上半期の刑法犯、戦後最少ペース 知能犯は増加 警察庁まとめ

今年1月~6月の上半期に全国の警察が認知した刑法犯は48万8900件となり、年間で戦後最少を記録した昨年の上半期から4万9878件(9.3%)減少したことが21日、警察庁のまとめで分かった。減少は14年連続で、最少を更新する水準だ。


犯罪形態ごとで比較すると殺人は前年上半期の491件~435件へ。重要窃盗犯も5万4206件から4万7778件となった。一方、知能犯だけは詐欺やカード偽造が増えたため昨年同期より1061件(5・1%)多い2万1747件となった。

警察庁はこうした結果について、

1、防犯カメラの設置 2、官民一体の地道な努力 3、防犯ボランティア活動の普及など3つの要因が功を奏したと分析する。


元警視庁刑事の吉川裕二氏は「約5万件の減少という結果は大変喜ばしいが、あくまで”認知”件数。実際の発生件数とは大きな乖離がある」と指摘。また、犯罪の認知については「昨今の流れで言えば、ドライブレコーダーの設置も一役買っている。例えば、ドライブレコーダーの普及によって、“当たりや”という犯罪は一気に減少しました」と説明した。

無論、防犯カメラの数の増加はプライバシーの問題をはらんでいる。これについて20代の女性は「そもそも防犯カメラの存在は気になりません。物心ついた時から町中ありましたから。今もあまり気になりません。世代の問題じゃないですかね?」と気に留めることはなかったが、中にはプライバシー保護の議論も必要だ。

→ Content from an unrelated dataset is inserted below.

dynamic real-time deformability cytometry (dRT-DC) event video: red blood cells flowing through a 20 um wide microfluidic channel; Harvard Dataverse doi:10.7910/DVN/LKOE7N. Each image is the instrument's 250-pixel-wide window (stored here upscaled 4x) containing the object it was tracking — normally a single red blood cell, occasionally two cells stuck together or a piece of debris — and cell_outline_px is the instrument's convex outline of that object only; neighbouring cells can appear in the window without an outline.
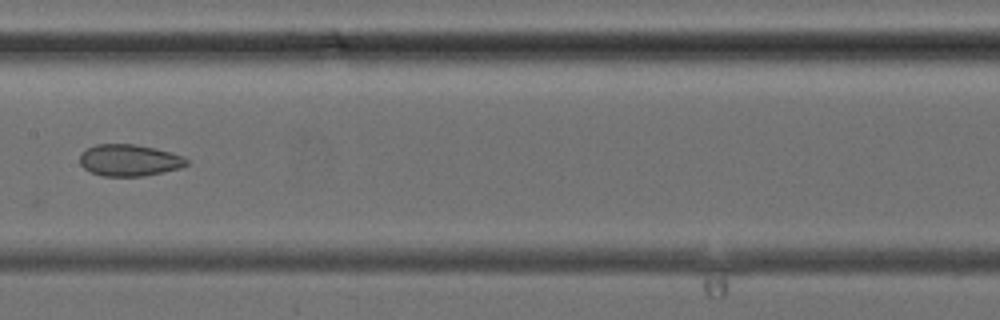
{"species": "common noctule bat (a hibernating species)", "species_latin": "Nyctalus noctula", "temperature_condition": "cold", "stored_images_in_passage": 5, "camera_frame_rate_fps": 3000, "um_per_image_px": 0.085, "animal": {"sex": "female", "body_mass_g": 24.6, "forearm_length_mm": 56.2}, "frame": {"image": 1, "passage_image": 5, "time_ms": 4.667, "image_size_px": [1000, 320], "cell_outline_px": [[188, 164], [180, 168], [144, 176], [104, 176], [92, 172], [84, 168], [80, 164], [80, 152], [96, 144], [136, 144], [156, 148], [172, 152], [184, 156], [188, 160]], "centroid_in_image_um": [11.01, 13.61], "position_along_channel_um": 196.4, "area_um2": 19.83}}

日経ビジネスの柳瀬博一氏は「AIの情報処理などによってプライバシーに配慮した防犯カメラでの情報収集が可能になるだろう」と展望を語る。


AIが防犯カメラで情報処理をしながら特定の人物の情報を収集する。途方もないような話に聞こえるがすでに実用化されつつある。ロシアで開発された『ディフェンダーX』は防犯カメラに映った人物の顔の振動や眼球の動きから人物の精神状態を判断。不審人物と判断されればAIが自動で当該人物の画像を保存し警備会社へと転送され、人力での監視に切り替わる。

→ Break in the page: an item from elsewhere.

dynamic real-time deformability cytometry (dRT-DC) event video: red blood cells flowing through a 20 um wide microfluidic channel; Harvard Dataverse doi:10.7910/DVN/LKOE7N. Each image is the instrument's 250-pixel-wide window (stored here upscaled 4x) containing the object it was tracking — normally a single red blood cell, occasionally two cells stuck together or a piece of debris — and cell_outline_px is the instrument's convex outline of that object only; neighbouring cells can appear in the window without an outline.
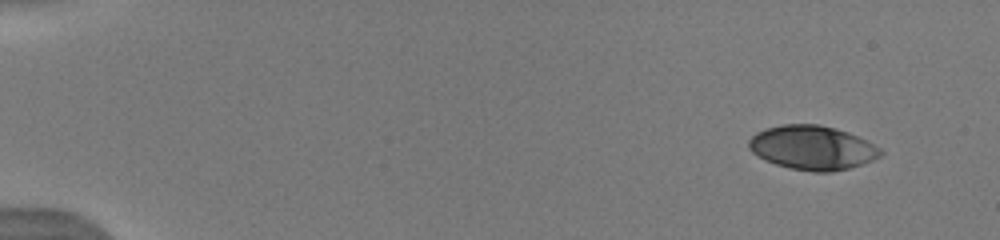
{"species": "human", "species_latin": "Homo sapiens", "temperature_condition": "warm", "stored_images_in_passage": 66, "camera_frame_rate_fps": 3000, "um_per_image_px": 0.085, "donor": {"sex": "male"}, "frame": {"image": 1, "passage_image": 1, "time_ms": 0.0, "image_size_px": [1000, 240], "cell_outline_px": [[884, 152], [880, 156], [872, 160], [848, 168], [832, 172], [812, 172], [788, 168], [764, 160], [752, 152], [748, 148], [748, 140], [756, 132], [764, 128], [780, 124], [820, 124], [836, 128], [848, 132], [880, 148]], "centroid_in_image_um": [69.0, 12.55], "position_along_channel_um": 16.0, "area_um2": 33.99}}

ディフェンダーXは2014年のソチオリンピックから治安維持のために導入され、92%の検知率を残した。その実績を買われ、警備会社や警備設備メーカーからも相次いで導入されている。日本でも稼働しているというから驚きだ。

2020年に東京五輪・パラリンピック開催を迎える中、政府は「世界一安全な日本」創造戦略を策定し、一層の治安改善を目指している。今後の技術革新に注目だ。